Research has shown that the position the baby sleeps in is most important – your newborn baby should lie on his/her back to sleep. If you have a large cot or crib – “make-up” the bed with the blankets at the bottom of the cot.
Get rid of fluffy toys and “bumpers” and do not use “doonas” or eiderdown type covers (comforters) on your newborn baby – these may cause your baby to overheat or to suffocate.
Make sure there is good ventilation in the cot, and MOST IMPORTANTLY that you provide a SMOKE-FREE environment in which your newborn baby sleeps. Insist that smokers smoke outside the house – and if you are a smoker yourself – I know you will want the best for your baby – so you will do the same.
Also, make sure that the room is not too hot or cold – an even temperature is best.
The other time your newborn baby can be exposed to danger is during bath time. I deal with how to bathe your baby in a separate section, but in summary – make sure the water is not too hot or cold. Lukewarm is not warm enough, as it soon becomes cold after the baby has been in it for a few minutes. It must not be too hot either – or the baby will be scalded – it should feel warm on a sensitive part of your body.
Ensure that your newborn baby comes to no harm – that you keep your baby’s head above water at all times, and that you don’t scratch your baby with jewelry, or drop your baby – they can be slippery when they are wet and soapy.

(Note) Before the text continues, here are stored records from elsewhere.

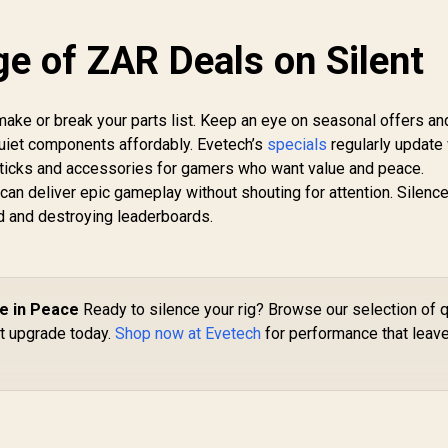
e of ZAR Deals on Silent
 make or break your parts list. Keep an eye on seasonal offers an
quiet components affordably. Evetech’s
specials
regularly update 
ticks and accessories for gamers who want value and peace.
 can deliver epic gameplay without shouting for attention. Silenc
d and destroying leaderboards.
e in Peace
Ready to silence your rig? Browse our selection of q
t upgrade today.
Shop now at Evetech
for performance that leav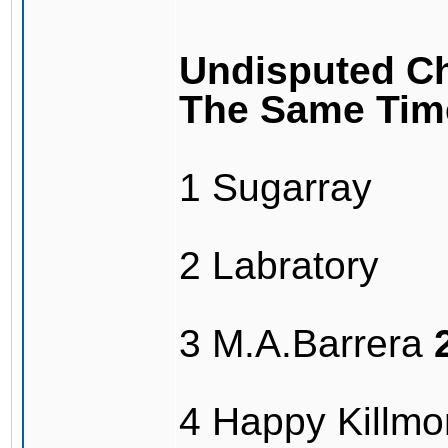
Undisputed Ch
The Same Tim
1 Sugarray
2 Labratory
3 M.A.Barrera
4 Happy Killmo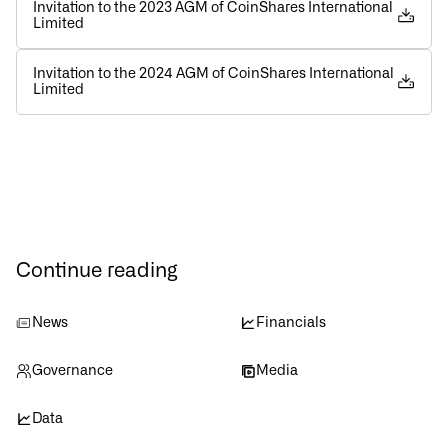
Invitation to the 2023 AGM of CoinShares International
Limited
Invitation to the 2024 AGM of CoinShares International
Limited
Continue reading
News
Financials
Governance
Media
Data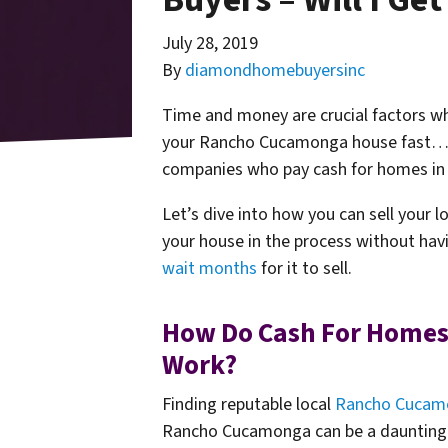
July 28, 2019
By
diamondhomebuyersinc
Time and money are crucial factors whe
your Rancho Cucamonga house fast… t
companies who pay cash for homes i
Let’s dive into how you can sell your
your house in the process without havi
wait months
for it to sell.
How Do Cash For Homes
Work?
Finding reputable local
Rancho Cucamo
Rancho Cucamonga can be a daunting ta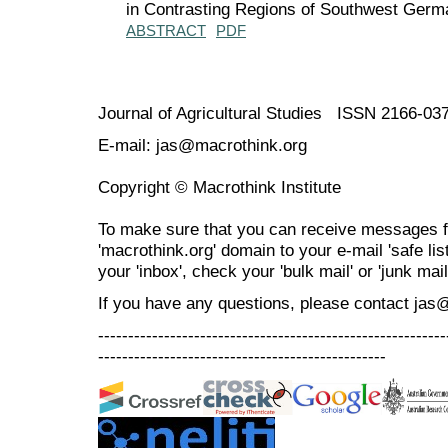
in Contrasting Regions of Southwest Germ
ABSTRACT
PDF
Journal of Agricultural Studies ISSN 2166-03
E-mail: jas@macrothink.org
Copyright © Macrothink Institute
To make sure that you can receive messages f
'macrothink.org' domain to your e-mail 'safe list
your 'inbox', check your 'bulk mail' or 'junk mail
If you have any questions, please contact jas
----------------------------------------------------------
------------------------------------------------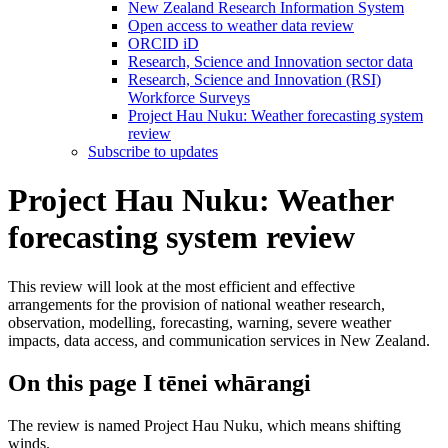
New Zealand Research Information System
Open access to weather data review
ORCID iD
Research, Science and Innovation sector data
Research, Science and Innovation (RSI)
Workforce Surveys
Project Hau Nuku: Weather forecasting system
review
Subscribe to updates
Project Hau Nuku: Weather
forecasting system review
This review will look at the most efficient and effective
arrangements for the provision of national weather research,
observation, modelling, forecasting, warning, severe weather
impacts, data access, and communication services in New Zealand.
On this page
I tēnei whārangi
The review is named Project Hau Nuku, which means shifting
winds.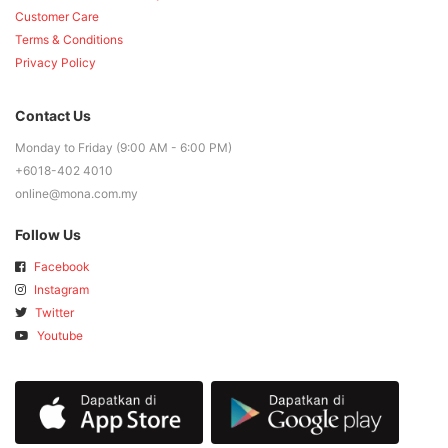
Customer Care
Terms & Conditions
Privacy Policy
Contact Us
Monday to Friday (9:00 AM - 6:00 PM)
+6018-402 4010
online@mona.com.my
Follow Us
Facebook
Instagram
Twitter
Youtube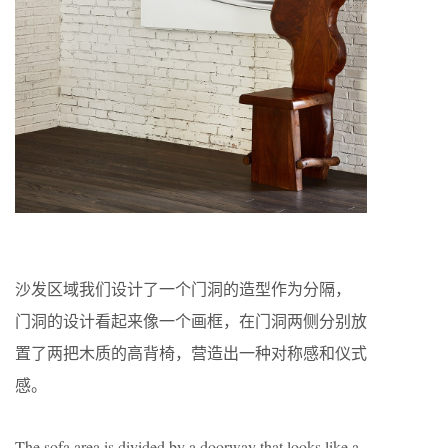
沙发区域我们设计了一个门洞的造型作为分隔，
门洞的设计看起来像一个画框，在门洞两侧分别放
置了两把木质的高背椅，营造出一种对称感和仪式
感。
The sofa area is divided by a doorway that looks like a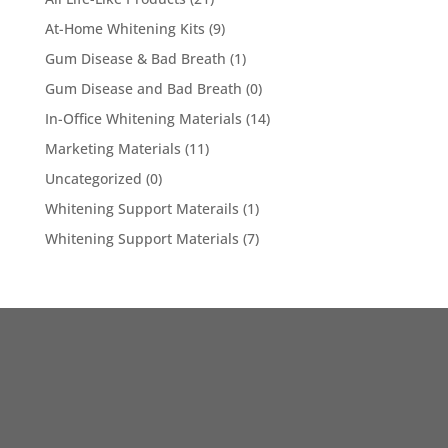
At-Home Whitening Kits
(9)
Gum Disease & Bad Breath
(1)
Gum Disease and Bad Breath
(0)
In-Office Whitening Materials
(14)
Marketing Materials
(11)
Uncategorized
(0)
Whitening Support Materails
(1)
Whitening Support Materials
(7)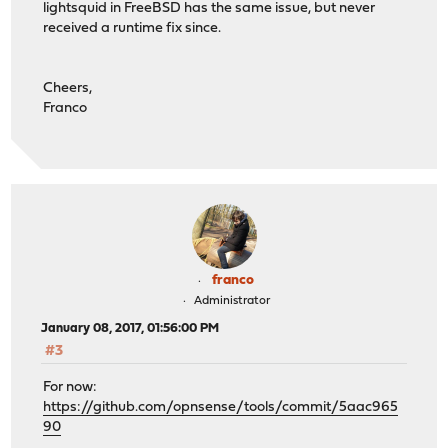
lightsquid in FreeBSD has the same issue, but never
received a runtime fix since.
Cheers,
Franco
franco
Administrator
January 08, 2017, 01:56:00 PM
#3
For now:
https://github.com/opnsense/tools/commit/5aac965
90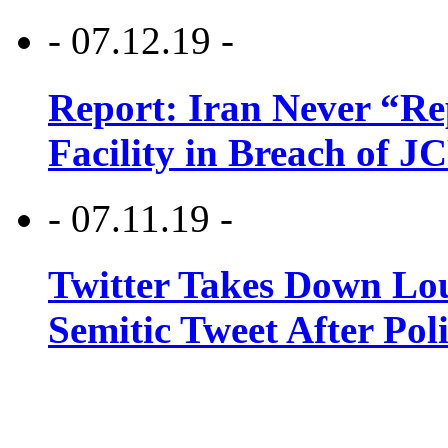
- 07.12.19 -
Report: Iran Never “R
Facility in Breach of 
- 07.11.19 -
Twitter Takes Down Lou
Semitic Tweet After Po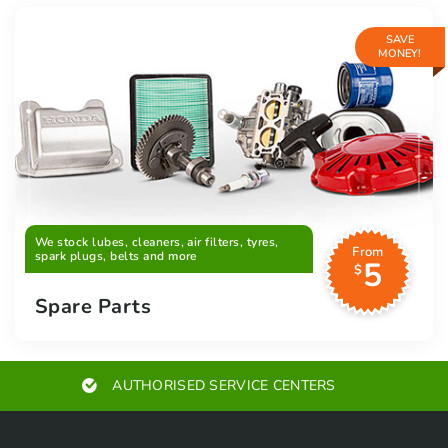
SAVE
MONEY!
We stock lubes, cleaners, air filters, tyres,
From
spark plugs, belts and more
5
$
Spare Parts
AUTHORISED SERVICE CENTERS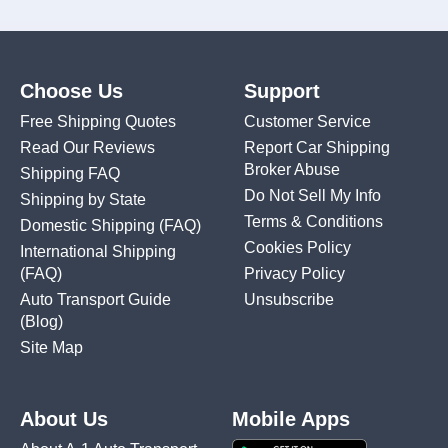
Choose Us
Support
Free Shipping Quotes
Customer Service
Read Our Reviews
Report Car Shipping
Broker Abuse
Shipping FAQ
Do Not Sell My Info
Shipping by State
Terms & Conditions
Domestic Shipping
(FAQ)
Cookies Policy
International Shipping
(FAQ)
Privacy Policy
Auto Transport Guide
Unsubscribe
(Blog)
Site Map
About Us
Mobile Apps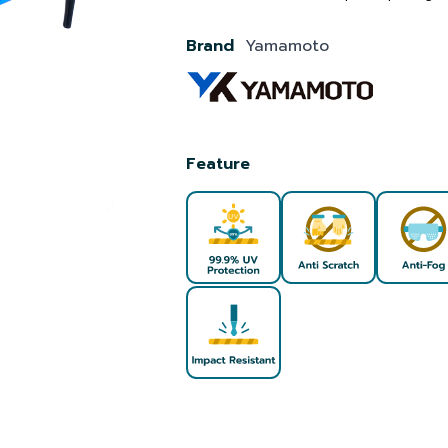
Brand
Yamamoto
Feature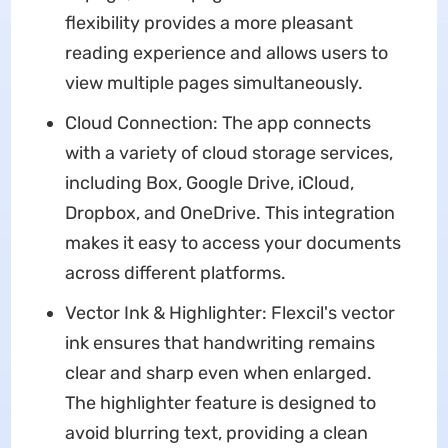
flexibility provides a more pleasant
reading experience and allows users to
view multiple pages simultaneously.
Cloud Connection: The app connects
with a variety of cloud storage services,
including Box, Google Drive, iCloud,
Dropbox, and OneDrive. This integration
makes it easy to access your documents
across different platforms.
Vector Ink & Highlighter: Flexcil's vector
ink ensures that handwriting remains
clear and sharp even when enlarged.
The highlighter feature is designed to
avoid blurring text, providing a clean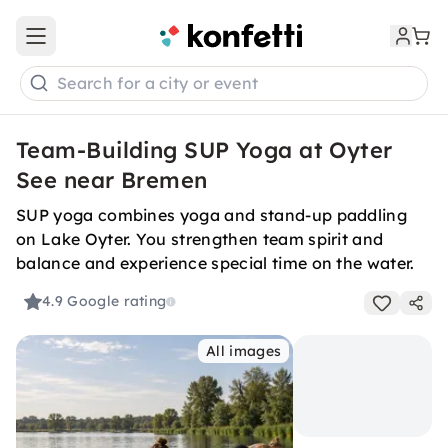
Open main menu
Search for a city or event
Team-Building SUP Yoga at Oyter
See near Bremen
SUP yoga combines yoga and stand-up paddling
on Lake Oyter. You strengthen team spirit and
balance and experience special time on the water.
4.9
Google rating
All images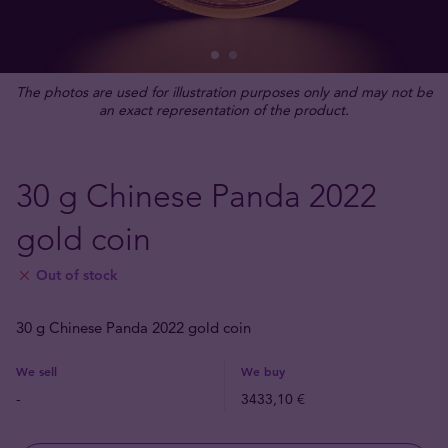
The photos are used for illustration purposes only and may not be
an exact representation of the product.
30 g Chinese Panda 2022
gold coin
Out of stock
30 g Chinese Panda 2022 gold coin
We sell
We buy
-
3433,10 €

Keep your baby safe, by ensuring that he is having enough to drink so that he/she can grow into a healthy infant.- I have a section on how to tell if your baby is getting enough to drink.
Some parents feel reassured by doing a First Aid Course – hopefully, you will never need to practice any of it, but it useful to know. Ask your Health Professional what is available in your area.
See what I mean about keeping your newborn baby safe – If you get that right – believe me, you are doing very well – so just let any raised eye-brows about wax in baby’s ear go straight over your head!!